Appellants rely largely on the Sage Patch case, Presley v. State, 217 Miss. 112, 63 So.2d 551. That case is not in point. It involved a wholly different state of facts at a different place on the State line in another county. The Sage Patch case was correctly decided on the particular facts there existing, but that case alone does not create a cloud on the location of the State line at any other point. We have carefully considered the evidence and hold that the State proved beyond a reasonable doubt that the crime was committed in George County, Mississippi; to hold otherwise would create a no-man's land where crimes could be committed with impunity.

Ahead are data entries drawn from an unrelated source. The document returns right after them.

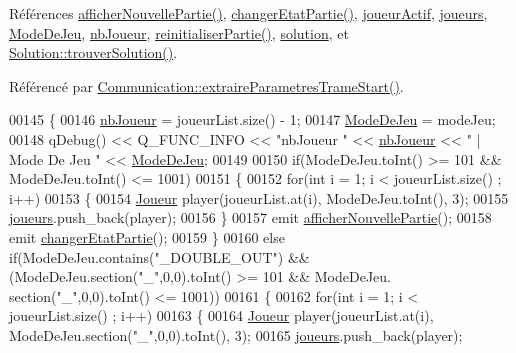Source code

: Références \hyperlink{class_darts_a650d6efdef25756bfbbacb0bb3549c43}{afficher\+Nouvelle\+Partie()}, \hyperlink{class_darts_a25cf64530c84d7aa261a4806e88dcd6e}{changer\+Etat\+Partie()}, \hyperlink{darts_8h_source_l00076}{joueur\+Actif}, \hyperlink{darts_8h_source_l00073}{joueurs}, \hyperlink{darts_8h_source_l00081}{Mode\+De\+Jeu}, \hyperlink{darts_8h_source_l00075}{nb\+Joueur}, \hyperlink{darts_8cpp_source_l00184}{reinitialiser\+Partie()}, \hyperlink{darts_8h_source_l00072}{solution}, et \hyperlink{solution_8cpp_source_l00296}{Solution\+::trouver\+Solution()}.



Référencé par \hyperlink{communication_8cpp_source_l00243}{Communication\+::extraire\+Parametres\+Trame\+Start()}.


\begin{DoxyCode}
00145 \{
00146     \hyperlink{class_darts_ac5ae0e3546d00f59adba76c4ece71725}{nbJoueur} = joueurList.size() - 1;
00147     \hyperlink{class_darts_a281fd6201343dfb65ab81c93fd60f786}{ModeDeJeu} = modeJeu;
00148     qDebug() << Q\_FUNC\_INFO << \textcolor{stringliteral}{"nbJoueur "} << \hyperlink{class_darts_ac5ae0e3546d00f59adba76c4ece71725}{nbJoueur} << \textcolor{stringliteral}{" | Mode De Jeu "} << 
      \hyperlink{class_darts_a281fd6201343dfb65ab81c93fd60f786}{ModeDeJeu};
00149 
00150     \textcolor{keywordflow}{if}(ModeDeJeu.toInt() >= 101 && ModeDeJeu.toInt() <= 1001)
00151     \{
00152         \textcolor{keywordflow}{for}(\textcolor{keywordtype}{int} i = 1; i < joueurList.size() ; i++)
00153         \{
00154             \hyperlink{class_joueur}{Joueur} player(joueurList.at(i), ModeDeJeu.toInt(), 3);
00155             \hyperlink{class_darts_a81bc116f3ae70cea1f492f87f01901c7}{joueurs}.push\_back(player);
00156         \}
00157         emit \hyperlink{class_darts_a650d6efdef25756bfbbacb0bb3549c43}{afficherNouvellePartie}();
00158         emit \hyperlink{class_darts_a25cf64530c84d7aa261a4806e88dcd6e}{changerEtatPartie}();
00159     \}
00160     \textcolor{keywordflow}{else} \textcolor{keywordflow}{if}(ModeDeJeu.contains(\textcolor{stringliteral}{"\_DOUBLE\_OUT"}) && (ModeDeJeu.section(\textcolor{stringliteral}{"\_"},0,0).toInt() >= 101 && ModeDeJeu.
      section(\textcolor{stringliteral}{"\_"},0,0).toInt() <= 1001))
00161     \{
00162         \textcolor{keywordflow}{for}(\textcolor{keywordtype}{int} i = 1; i < joueurList.size() ; i++)
00163         \{
00164             \hyperlink{class_joueur}{Joueur} player(joueurList.at(i), ModeDeJeu.section(\textcolor{stringliteral}{"\_"},0,0).toInt(), 3);
00165             \hyperlink{class_darts_a81bc116f3ae70cea1f492f87f01901c7}{joueurs}.push\_back(player);

\end{DoxyCode}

(Hn 4) It is next argued that the iron worker's wrench employed by appellants in the robbery was not such a weapon that the jury could have found it was a deadly one. The jury was properly instructed on this question. The rule is that where the weapon is not one characterized by statute as a deadly weapon, whether or not a weapon is a deadly one is for determination by the jury. Gray v. State, 220 Miss. 220, 70 So.2d 524; Batteast v. State, 215 Miss. 337, 60 So.2d 814; Cf. Donaldson v. State, 76 So.2d 848, and Lovern v. State, 30 So.2d 511.
Other assignments of error were made. We have examined all of them, including the instruction about which there is complaint, and from the whole record we find no reversible error.
Affirmed. McGehee, C.J., and Hall, Kyle, and Arrington, JJ., concur.